This week heralds the beginning of the already-infamous Lady Thor story arch written by Jason Aaron and drawn by Russel Dauterman. I’m a lady, I read the issue first thing this morning and I have some opinions about it.
First off, let’s go over the biases: I’m not a regular Thor reader, but I have a working knowledge of the characters, settings and recent events in the run and I thought the idea of Lady Thor was pandering. I feared that this issue, helmed by two male creators, could read as condescending and heavy-handed, rather than presented as an interesting opportunity to explore different elements of a classic Marvel superhero and develop some secondary and tertiary characters.
Now that you know that, let’s move on.
I actually really liked this issue, a bit to my own shock. Right off the bat – Lady Thor is not a big part of this issue and there is no clarity regarding her identity – not even a subtle hint. Ignoring the fact that Thor is the godling’s name and not a title, I was really expecting Sif, Jane Foster or whomever to be trotted out on page one, slide on the helmet, pick up the hammer and call it a day. Aaron is refreshingly better than that and this Thor arch is shaping up to be a mystery and I couldn’t be more enthused for that.
The Asgardia of Thor #1 is lacking something. While they are replete with leaders – both Odin and Freyja vying to stride the throne – and, interestingly, Aaron has Freyja not only the more empathetic character compared to the All-Father, but much more empathetic to Thor’s suffering. Freyja’s focus is on her son, his grief and the void his grief is creating in their magic-based society. For his part, Odin is solely focused on the retention of his own status, his approach to Thor’s grief being more of the walk it off, rub some dirt in it vein of parenting.
Before we’ve even seen a woman take up the hammer Aaron and Dauterman have a woman in a position of power: the All-Mother rules Asgardia and has been doing so successfully for quite some time, she is inherently more likeable in her approach to dealing with the present tragedy facing her people and threatening the status quo of her culture than Odin and Freyja outwardly manifests concern for a character who, yes, is the God of Thunder, but is also her son. Freyja’s reward comes in her final appearance of the issue where there is the strong visual implication that she is about to heft Mjolinir.
The reverent presentation of Freyja aside, we only get Lady Thor on the final page of Thor #1. There is a lot of time in the issue spent with Dude Thor, which feels a little bit like a back step for a book with this storytelling device. However, I’m willing to let it slide and not scream my head off about it because I trust that Aaron will focus more and more on the cast of female characters that already exist in the world of Norse Mythology and Marvel’s Thor and are so often minimalized (Sif being the most obvious example). I also trust him to introduce a new audience to these strong women and further feed the aforementioned mystery of who is Lady Thor?

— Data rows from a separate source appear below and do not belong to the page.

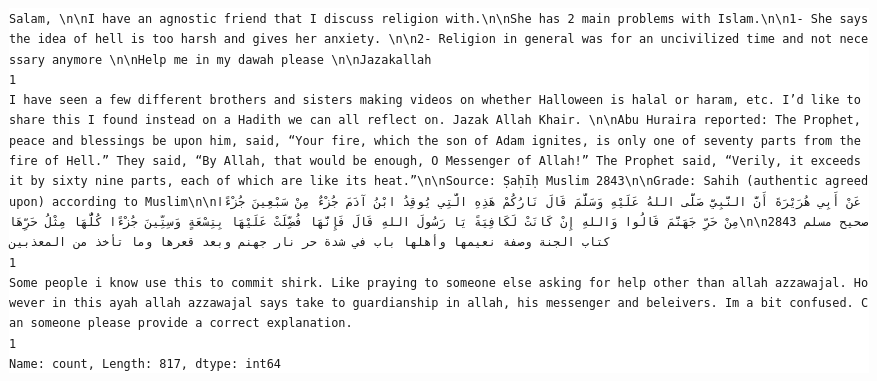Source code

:     Salam, \n\nI have an agnostic friend that I discuss religion with.\n\nShe has 2 main problems with Islam.\n\n1- She says the idea of hell is too harsh and gives her anxiety. \n\n2- Religion in general was for an uncivilized time and not necessary anymore \n\nHelp me in my dawah please \n\nJazakallah                                                                                                                                                                                                                                                                                                                                                                                                                                                                                                                                                                                                                                                                                                                                                                                                                                                                                                                                                                                                                                                                                                                                                                                                                                                                                                                                                                                                                                                                                                                           1
    I have seen a few different brothers and sisters making videos on whether Halloween is halal or haram, etc. I’d like to share this I found instead on a Hadith we can all reflect on. Jazak Allah Khair. \n\nAbu Huraira reported: The Prophet, peace and blessings be upon him, said, “Your fire, which the son of Adam ignites, is only one of seventy parts from the fire of Hell.” They said, “By Allah, that would be enough, O Messenger of Allah!” The Prophet said, “Verily, it exceeds it by sixty nine parts, each of which are like its heat.”\n\nSource: Ṣaḥīḥ Muslim 2843\n\nGrade: Sahih (authentic agreed upon) according to Muslim\n\nعَنْ أَبِي هُرَيْرَةَ أَنَّ النَّبِيَّ صَلَّى اللهُ عَلَيْهِ وَسَلَّمَ قَالَ نَارُكُمْ هَذِهِ الَّتِي يُوقِدُ ابْنُ آدَمَ جُزْءٌ مِنْ سَبْعِينَ جُزْءًا مِنْ حَرِّ جَهَنَّمَ قَالُوا وَاللهِ إِنْ كَانَتْ لَكَافِيَةً يَا رَسُولَ اللهِ قَالَ فَإِنَّهَا فُضِّلَتْ عَلَيْهَا بِتِسْعَةٍ وَسِتِّينَ جُزْءًا كُلُّهَا مِثْلُ حَرِّهَا\n\n2843 صحيح مسلم كتاب الجنة وصفة نعيمها وأهلها باب في شدة حر نار جهنم وبعد قعرها وما تأخذ من المعذبين                                                                                                                                                                                                                                                                                                                                                                                                                                                                                                                                                                                                                                                                                                                                   1
    Some people i know use this to commit shirk. Like praying to someone else asking for help other than allah azzawajal. However in this ayah allah azzawajal says take to guardianship in allah, his messenger and beleivers. Im a bit confused. Can someone please provide a correct explanation.                                                                                                                                                                                                                                                                                                                                                                                                                                                                                                                                                                                                                                                                                                                                                                                                                                                                                                                                                                                                                                                                                                                                                                                                                                                                                                                                                                                                                                                                                                                                       1
    Name: count, Length: 817, dtype: int64
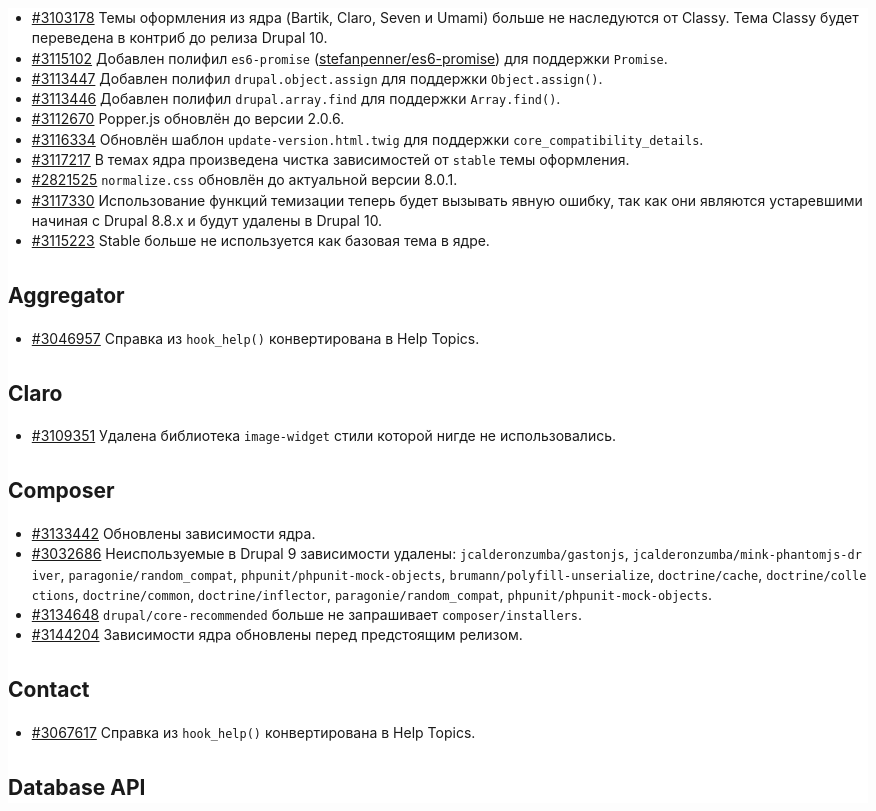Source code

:- [#3103178](https://www.drupal.org/node/3103178) Темы оформления из ядра (Bartik, Claro, Seven и Umami) больше не наследуются от Classy. Тема Classy будет переведена в контриб до релиза Drupal 10.
- [#3115102](https://www.drupal.org/node/3115102) Добавлен полифил `es6-promise` ([stefanpenner/es6-promise](https://github.com/stefanpenner/es6-promise)) для поддержки `Promise`.
- [#3113447](https://www.drupal.org/node/3113447) Добавлен полифил `drupal.object.assign` для поддержки `Object.assign()`.
- [#3113446](https://www.drupal.org/node/3113446) Добавлен полифил `drupal.array.find` для поддержки `Array.find()`.
- [#3112670](https://www.drupal.org/node/3112670) Popper.js обновлён до версии 2.0.6.
- [#3116334](https://www.drupal.org/node/3116334) Обновлён шаблон `update-version.html.twig` для поддержки `core_compatibility_details`.
- [#3117217](https://www.drupal.org/node/3117217) В темах ядра произведена чистка зависимостей от `stable` темы оформления.
- [#2821525](https://www.drupal.org/node/2821525) `normalize.css` обновлён до актуальной версии 8.0.1.
- [#3117330](https://www.drupal.org/node/3117330) Использование функций темизации теперь будет вызывать явную ошибку, так как они являются устаревшими начиная с Drupal 8.8.x и будут удалены в Drupal 10.
- [#3115223](https://www.drupal.org/node/3115223) Stable больше не используется как базовая тема в ядре.

## Aggregator

- [#3046957](https://www.drupal.org/node/3046957) Справка из `hook_help()` конвертирована в Help Topics. 

## Claro

- [#3109351](https://www.drupal.org/node/3109351) Удалена библиотека `image-widget` стили которой нигде не использовались.

## Composer

- [#3133442](https://www.drupal.org/node/3133442) Обновлены зависимости ядра.
- [#3032686](https://www.drupal.org/node/3032686) Неиспользуемые в Drupal 9 зависимости удалены: `jcalderonzumba/gastonjs`, `jcalderonzumba/mink-phantomjs-driver`, `paragonie/random_compat`, `phpunit/phpunit-mock-objects`, `brumann/polyfill-unserialize`, `doctrine/cache`, `doctrine/collections`, `doctrine/common`, `doctrine/inflector`, `paragonie/random_compat`, `phpunit/phpunit-mock-objects`.
- [#3134648](https://www.drupal.org/node/3134648) `drupal/core-recommended` больше не запрашивает `composer/installers`.
- [#3144204](https://www.drupal.org/project/drupal/issues/3144204) Зависимости ядра обновлены перед предстоящим релизом.

## Contact

- [#3067617](https://www.drupal.org/node/3067617) Справка из `hook_help()` конвертирована в Help Topics.

## Database API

To conclude, Thor #1 is a great issue because it is subtle. We don’t have a woman marching onto the moon in the first panel, backhanding the fallen Odinson out of her way and claiming Mjolnir as her own in a strange mysoginy-inspired entrance. Instead, the creative team have strong representations of a woman’s roll in the Asgardian society, their quiet dignity and strength and they’ve bundled it as a question. Mysteries are hardly a new narrative style for comic books, but they are not ones often employed in Thor. It is refershing to have characters of my gender treated with respect and even reverence, a growing trend in the comic book world and one that I look forward to growing across all publishing companies as the days go by.
Plus, Dauterman had the wherewithal to have Lady Thor’s costume cover the majority of her body in a heavily Dude Thor-inspired armour because she is a warrior who wields lightning and is about to hurl herself into battle!
So, no, I haven’t read anything beyond Thor #1 and I really haven’t seen that much of Lady Thor herself. That being said, Thor #1 is so full of promise, so well-crafted and just way better than I ever hoped it would be. Thank-you Jason Aaron and Russel Dauterman (two men, no less!), I’m in for the rest of this series if the issues continue in this vein.